Bir boş tuval, bir beyaz kağıt, pırl pırıl bir nota defteri, henüz sayfaları açılmamış yeni baskı bir roman gibidir, Ankara. Siz çaba gösterirsiniz; adım adım, nefes nefes, dakika dakika Ankara’nın güzelliklerini ortaya çıkarır, onları sever ve Ankara’ya alışırsınız. Bu alışkanlık zamanla bir tutku, bir tiryakilik olur, bırakamazsınız; bir yaşam tarzı olur, vazgeçemezsiniz.
Ben Ankara’nın nesini mi sevdim? Ankara’nın o kadar çok şeyini sevdim ki, Ankara benim için, adeta, sevgi kelimesiyle özdeşleşti; Ben Ankara’ nın her şeyini sevdim, yani.
Ben, Ankara’nın, konuştukça ağızlardan buhar çıkartan soğuğunda Kızılay’ın caddelerinde dolaşmayı, hemen hemen her adım başındaki dönercilerden birinde ekmek arası döner yemeyi, Metroya ya da Ankaraya binmek için bilet kuyruğuna girmeyi, Gençlik Parkı’nda Ankara havaları eşliğinde çay içmeyi sevdim.
Ankara’ya en yakışan mevsim olan Sonbahar’ da Atakule’nin yanındaki botanik parkın kahverengiliğini, Botanik Park’ın hemen yanındaki Atakule’nin en tepesinden Ankara’ya bakıp, Ayrancı’nın, Kavaklıdere’nin, Esat’ın, Ulus’un, Balgat’ın; Ankara’ya ait her şeyin yerli yerinde olduğunu görmeyi, bir kış günü Kuğulu Park’ın beyaza bürünmesine eşlik etmeyi sevdim.

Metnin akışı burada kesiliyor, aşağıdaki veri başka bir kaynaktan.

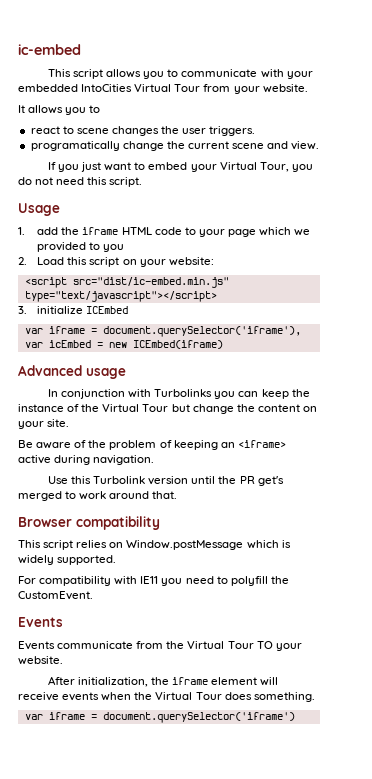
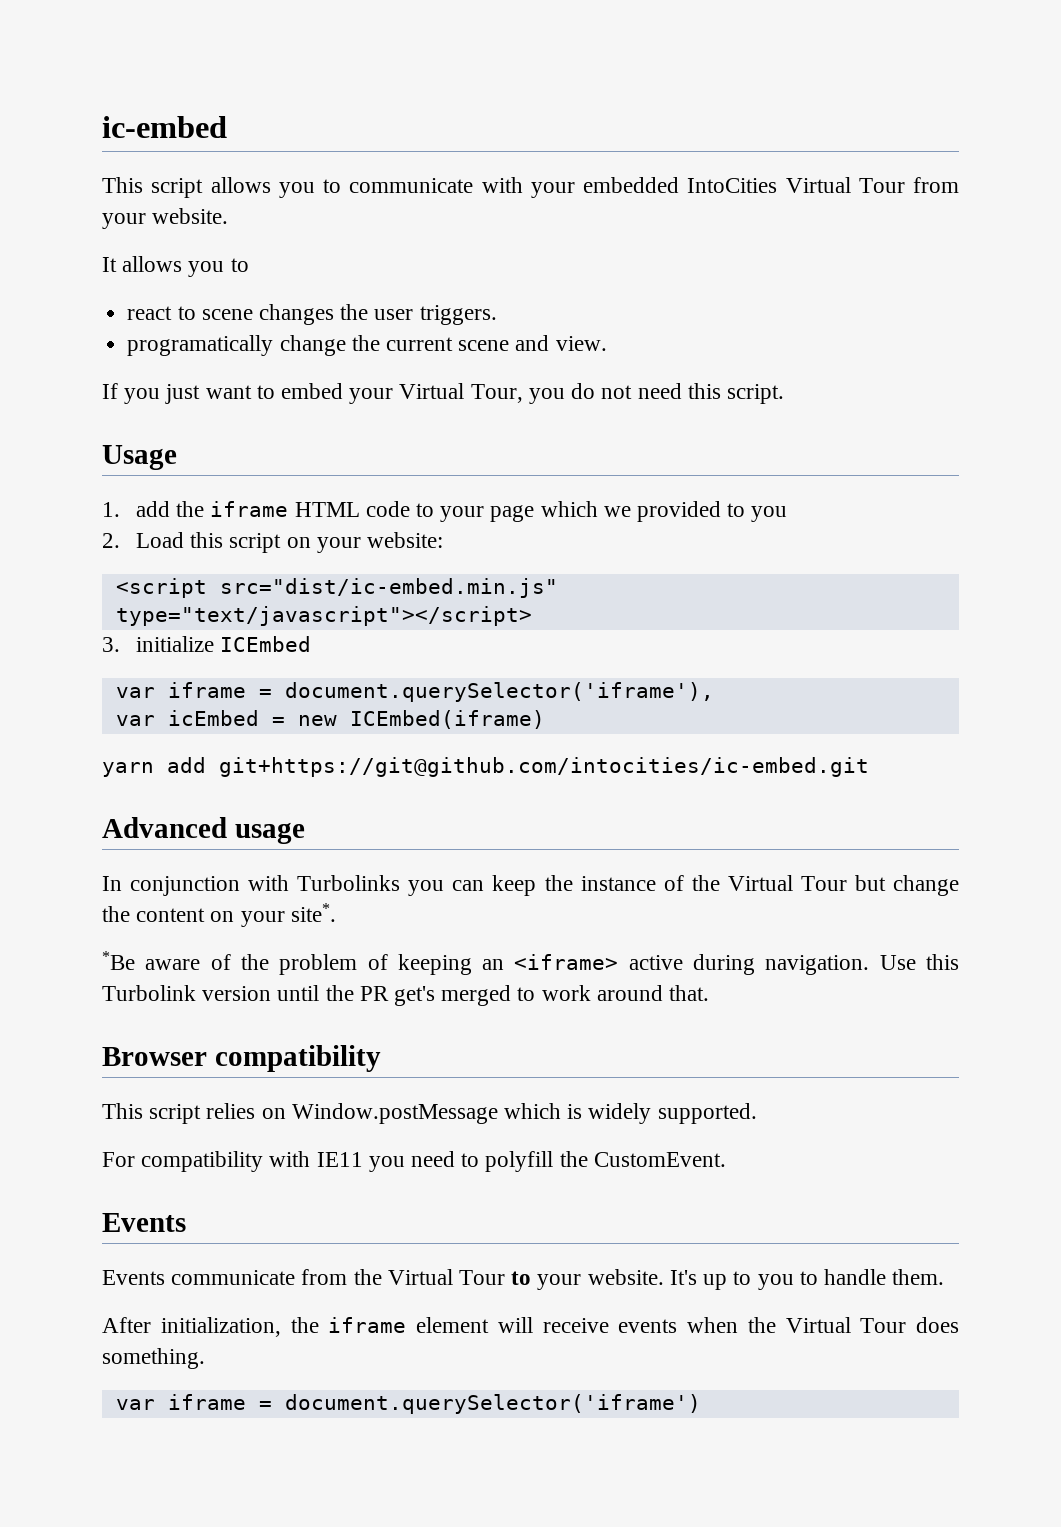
(223, 344) none -> [102,757,869,777] // yarn add git+https://git@github.com/intocities/ic-embed.git
[47,419,70,427] [18,440,33,448] site. // Be -> [290,903,336,922] [102,951,135,970] site*. // *Be
(155, 460) // -> (870, 965) none
[256,641,302,651] [18,656,63,665] TO your website. -> [511,1269,945,1290] to your website. It's up to you to handle them.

Olgunlardan Meşrutiyet’e, Meşrutiyet’ten Ziya Gökalp’e, Ziya Gökalp’ten Sakarya’ya yatay geçişler, Kurtuluş’tan Kolej’e, Kolej’den Kızılay’a dikey geçişler yapmayı, Zafer Çarşısı’ ndaki dükkanlardan kitap, kaset, ve kırtasiye malzemeleri almayı sevdim.
Ankara Kalesi’nden Ankara’yı seyretmeyi, dönüşte de, Kalenin o daracık sokaklarından geçerken, Kaleiçinde deki gecekondularda yaşayan ailelerin çocuklarıyla, angara bebeleriyle, fotoğraf çektirmeyi sevdim.
Güneş batarken, Çankaya caddesinden, Köşkün yanından Kavaklıya doğru yürümeyi, Tunalı’ yı rahatça boydan boya kat edip, sonuna doğru yol dikleşince biraz yorulmayı, biraz da huzursuz olmayı sevdim. Bahçeli’ nin sonsuz numaralı caddelerini adımlayıp, sonunda kendimi yine 7. Cadde’ ye atmayı sevdim.
Aşti’ de, başka bir ile, en çok da, memleketim Kırşehir’ e ya da şu an yaşadığım il olan Bursa’ ya gitmek için otobüs beklemeyi, Kamil Koç’ un peronuyla, Mermerler’in peronlarının bazen yana denk gelmesiyle de hangi otobüse bineceğim konusunda kısa bir şaşkınlık yaşamayı sevdim.
Ama Ankara ile ilgili en çok da, denizi olan şehirlerde, örneğin İstanbul’ da, insanların yüzlerini denize verebilmek için birbirlerine sırtlarını dönmelerine ve git gide yalnızlaşmalarına inat, denizi olmayan Ankara’ da insanların birbirlerinin yüzlerine bakmalarını, birbirlerini anlamalarını, birbirlerinin yüz çizgilerini okuyabilmelerini ve birbirlerini kırmaya cesaret edememelerini sevdim.
Evet, ben Ankara’ yı işte böyle sevdim. Zaten, bir sevdadır Ankara.